In order to develop effective diabetes and non-communicable disease prevention strategies for deaf sign language users, health care professionals need to consider sign language specific communication concepts. Deaf culture and health information seeking behavior within deaf communities need to be integrated in wider health promotion activities.

Together with current efforts to make the educational system inclusive for individuals who communicate in sign language, health policy makers should integrate barrier free educational interventions that address prevention activities for non-communicable diseases. Health care professionals need to be made aware of the particular vulnerability of deaf patients to establish safe and effective health care for deaf sign language users.

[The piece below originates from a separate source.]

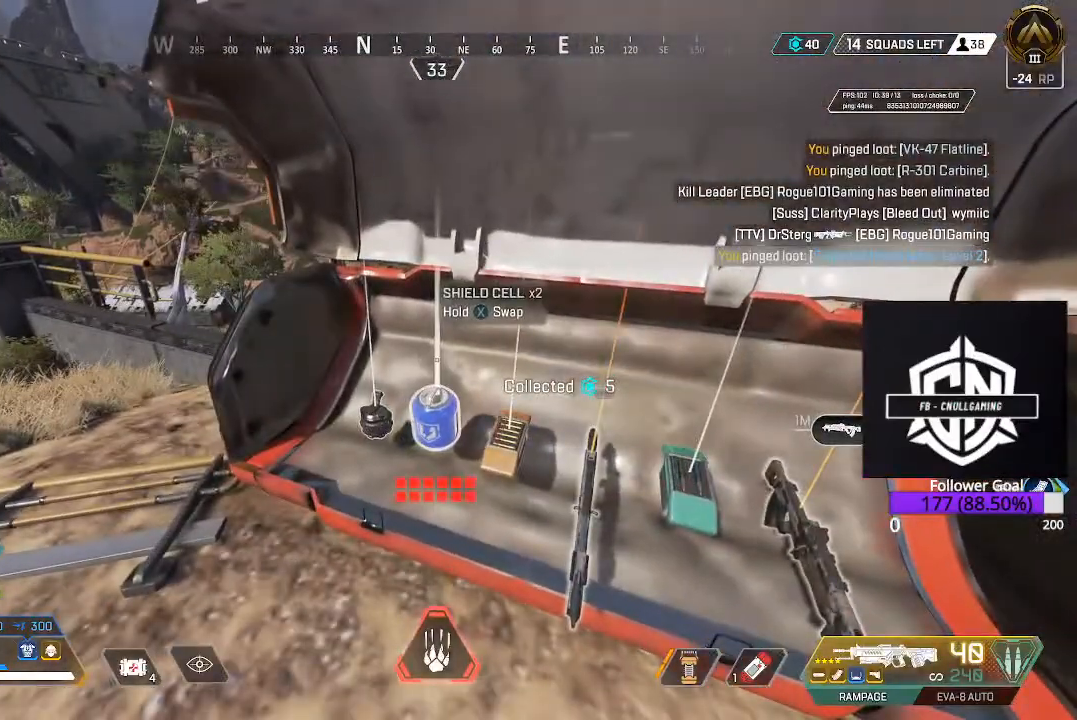
{"buttons": ["L3"], "left_stick": "up", "right_stick": "up-left", "events": [[283, "left_stick", "up-left"], [283, "right_stick", "down-left"], [333, "right_stick", "left"], [367, "left_stick", "up"], [483, "L3", "down"], [483, "right_stick", "up-left"]]}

The qualitative data we present here are limited to a small group of sign language users in a particular context and additional quantitative data as well as health policy analyses are necessary to make robust recommendations for health service improvements. However, to strengthen the rigor of the study the findings were presented, discussed and thereby validated in discussions with an expert panel in the deaf community center in Munich.

Health education interventions for deaf sign language users need to be carefully developed with regards to how specific signs, with implicit disease or health concepts, are used. This applies to disease specific prevention, like diabetes prevention campaigns as well as general life style interventions.

Health care practitioners should provide timely access to sign language interpreters, have adequate knowledge of deaf communication needs and cooperate with sign language interpreters. Health education institutions should provide material in written language and sign language. General communication recommendations for communicating with deaf sign language users in the health care setting are summarized in the results section in Table 3 and are derived from interviewees’ statements on their experiences with communicating with health care professionals and their suggestions to make communication more efficient and effective.